Un second problème est lié à l'accès aux sources et archives, notamment
en ce qui concerne la Cinémathèque française. Son passé est, d'une certaine
manière, trop récent, pour ne point nourrir, encore aujourd'hui, de vives
passions. Mieux vaut alors ne
point divulguer ses archives, afin d' éviter
toute polémique. Cette volonté s' est doublée d'ailleurs d'une réalité,
celle des nombreux déménagements des " lieux de mémoire" de la Cinémathèque
française, dans quelques obscures caves ou greniers dont les administrateurs n'
avaient pas toujours connaissance.
Outre
les écrits, nous avons fait appel aux témoignages, et donc aux souvenirs,
qu'il faut utiliser avec une extrême précaution, la mémoire pouvant là,
faire quelquefois défaut. Mais ces témoignages sont aussi une réalité qu'il
serait regrettable de ne point prendre en compte.
Par
un habile raccourci historique, citons Thucydide, dans la Guerre du Péloponnèse,
tome 1, page 21.
"
Quant aux actions accomplies au cours de cette guerre, j'ai évité de prendre
mes informations du premier venu et de me fier à mes impressions personnelles.

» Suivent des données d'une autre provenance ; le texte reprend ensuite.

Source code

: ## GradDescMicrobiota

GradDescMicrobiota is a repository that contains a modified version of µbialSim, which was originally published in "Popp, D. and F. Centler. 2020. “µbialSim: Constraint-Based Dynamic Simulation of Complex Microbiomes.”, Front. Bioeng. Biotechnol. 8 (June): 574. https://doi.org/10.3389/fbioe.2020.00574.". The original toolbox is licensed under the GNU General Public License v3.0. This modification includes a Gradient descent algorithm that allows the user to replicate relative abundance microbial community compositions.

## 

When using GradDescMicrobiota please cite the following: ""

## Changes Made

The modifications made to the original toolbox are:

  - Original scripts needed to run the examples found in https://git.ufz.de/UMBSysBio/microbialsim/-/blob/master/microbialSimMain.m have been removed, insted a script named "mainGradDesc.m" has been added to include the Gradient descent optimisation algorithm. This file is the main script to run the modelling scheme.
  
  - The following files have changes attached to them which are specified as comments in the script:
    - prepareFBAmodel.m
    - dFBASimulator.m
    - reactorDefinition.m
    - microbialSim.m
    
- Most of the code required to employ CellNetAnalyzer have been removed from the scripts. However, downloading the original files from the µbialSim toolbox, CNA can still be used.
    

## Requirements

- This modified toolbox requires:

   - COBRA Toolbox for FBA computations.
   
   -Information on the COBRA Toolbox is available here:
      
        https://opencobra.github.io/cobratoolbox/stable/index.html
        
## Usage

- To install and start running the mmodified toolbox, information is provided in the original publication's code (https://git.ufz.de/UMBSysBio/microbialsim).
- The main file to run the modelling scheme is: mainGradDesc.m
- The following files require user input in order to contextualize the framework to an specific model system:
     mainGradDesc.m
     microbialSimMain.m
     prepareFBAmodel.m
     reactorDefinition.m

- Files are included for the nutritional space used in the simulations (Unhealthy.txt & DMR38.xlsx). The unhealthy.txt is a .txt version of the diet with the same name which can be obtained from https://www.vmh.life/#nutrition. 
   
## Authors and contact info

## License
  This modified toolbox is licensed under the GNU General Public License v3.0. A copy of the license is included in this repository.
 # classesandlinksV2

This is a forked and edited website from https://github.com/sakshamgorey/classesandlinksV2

Tant au sujet des faits dont j' ai moi-même été témoin que pour ceux qui
m'ont été rapportés par autrui, j' ai procédé chaque fois à des vérifications
aussi scrupuleuses que possible. Ce ne fut pas un travail facile, car il se
trouvait dans chaque cas que les témoins d'un même événement en donnaient
des relations discordantes, variant selon les sympathies qu'ils éprouvaient
pour l'un ou l'autre camp selon leur mémoire."
La
leçon de l'antique historien doit être retenue et nous nous sommes efforcés
de recouper les informations orales avec les écrits et de traquer, à travers
les discours, la part de la passion et de la stricte information.
Reste
que, pour reprendre les termes de Philippe Joutard, dans un article intitulé
"Historiens, à vos micros", paru dans le n° 12, de mai 1979, de la
revue L'Histoire, et je cite, " les archives orales permettent aussi
de mieux saisir le vécu des divers acteurs historiques ou l'histoire se
faisant, ce que les Américains appellent l'atmosphère." Et Philippe
Joutard d' ajouter qu' "elles sont les seules susceptibles de faire apparaître
une microsociologie du pouvoir et des relations interpersonnelles qui rend
parfois mieux compte d'une décision, d'une action que tel ou tel grand clivage
reconnu."
Les
jeux de pouvoir au sein de l'archivage du patrimoine cinématographique, et
singulièrement autour de la Cinémathèque française, ont existé, parfois
violents, n' excluant pas l'anathème envers tel ou tel critiquant l'institution
. Les témoignages nous ont aussi permis de mieux comprendre cette réalité.
L'objet
de ce travail fut donc de retracer la lente maturation de cette idée, à savoir
la nécessité de la conservation du patrimoine cinématographique qui, fait d'
importance, ne se limite pas exclusivement aux films : décors, costumes,
écrits divers, scénarios, tout ce qui constitue le cinéma doit être pris en
compte. Il a fallu essayer de comprendre de quelle façon cette idée s'est
concrétisée, à travers la création, toujours difficile, de divers
organismes.
II a
fallu tout autant éviter certains écueils, le premier étant lié à la
réalisation de cette idée de conservation. II est bien évident que la
Cinémathèque française occupe une place qui tend à l'hégémonie au sein de
ce concept. Mais si elle est la pierre angulaire de la conservation, elle n'est
pas toute, et nous l'avons dit, la conservation du patrimoine cinématographique
et réduire cette idée de conservation à la seule Histoire de la
Cinémathèque française aurait été une erreur.